The corporation generated an operating income before depreciation and amortization (OIBD) of $136 million in the third quarter of 2021, up from $123 million in the third quarter of 2020. On an adjusted basis, third quarter OIBD totaled $107 million, a decrease of $26 million, or 20 percent from the $133 million generated in the same period last year. This decrease is largely attributable to higher raw material costs and inflationary pressures in labour, transportation and energy in all segments, and lower volumes in Containerboard. These were partially offset by benefits of pricing increases in all business segments and better mix.
The main specific items, before income taxes, that impacted Cascades’ third quarter 2021 OIBD and/or net earnings were:
- $39 million of gains from the sale of buildings related to closed plants in the USA and Canada recorded in tissue papers segment (OIBD and net earnings);
- $5 million of restructuring charges and closure costs recorded in containerboard packaging segment and tissue papers segment as part of profitability improvement and restructuring initiatives (OIBD and net earnings);
- $5 million unrealized loss on financial instruments (OIBD and net earnings);
- $3 million foreign exchange loss on long-term debt and financial instruments (net earnings);
- $20 million total gain from a business combination and an unrealized gain on financial instruments within discontinued operations (net earnings).

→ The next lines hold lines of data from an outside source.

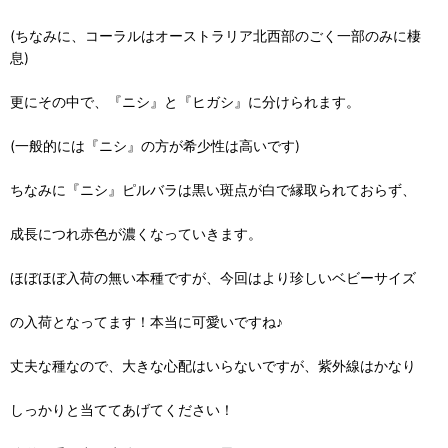
(ちなみに、コーラルはオーストラリア北西部のごく一部のみに棲
息)
更にその中で、『ニシ』と『ヒガシ』に分けられます。
(一般的には『ニシ』の方が希少性は高いです)
ちなみに『ニシ』ピルバラは黒い斑点が白で縁取られておらず、
成長につれ赤色が濃くなっていきます。
ほぼほぼ入荷の無い本種ですが、今回はより珍しいベビーサイズ
の入荷となってます！本当に可愛いですね♪
丈夫な種なので、大きな心配はいらないですが、紫外線はかなり
しっかりと当ててあげてください！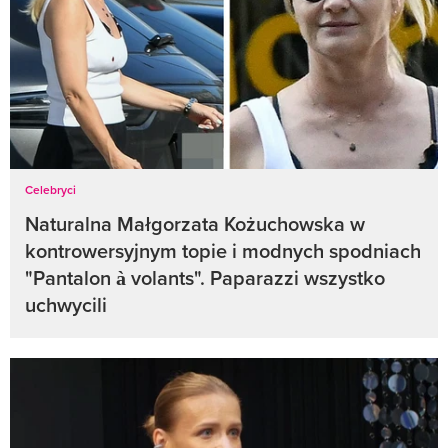
Celebryci
Naturalna Małgorzata Kożuchowska w
kontrowersyjnym topie i modnych spodniach
"Pantalon à volants". Paparazzi wszystko
uchwycili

For the three-month period ended September 30, 2021, the corporation posted net earnings of $32 million, or $0.32 per common share, compared to net earnings of $49 million, or $0.51 per common share, in the same period of 2020. On an adjusted basis, the corporation generated net loss of $1 million in the third quarter of 2021, or $ 0.01 per common share, compared to net earnings of $48 million, or $0.50 per common share, in the same period of 2020.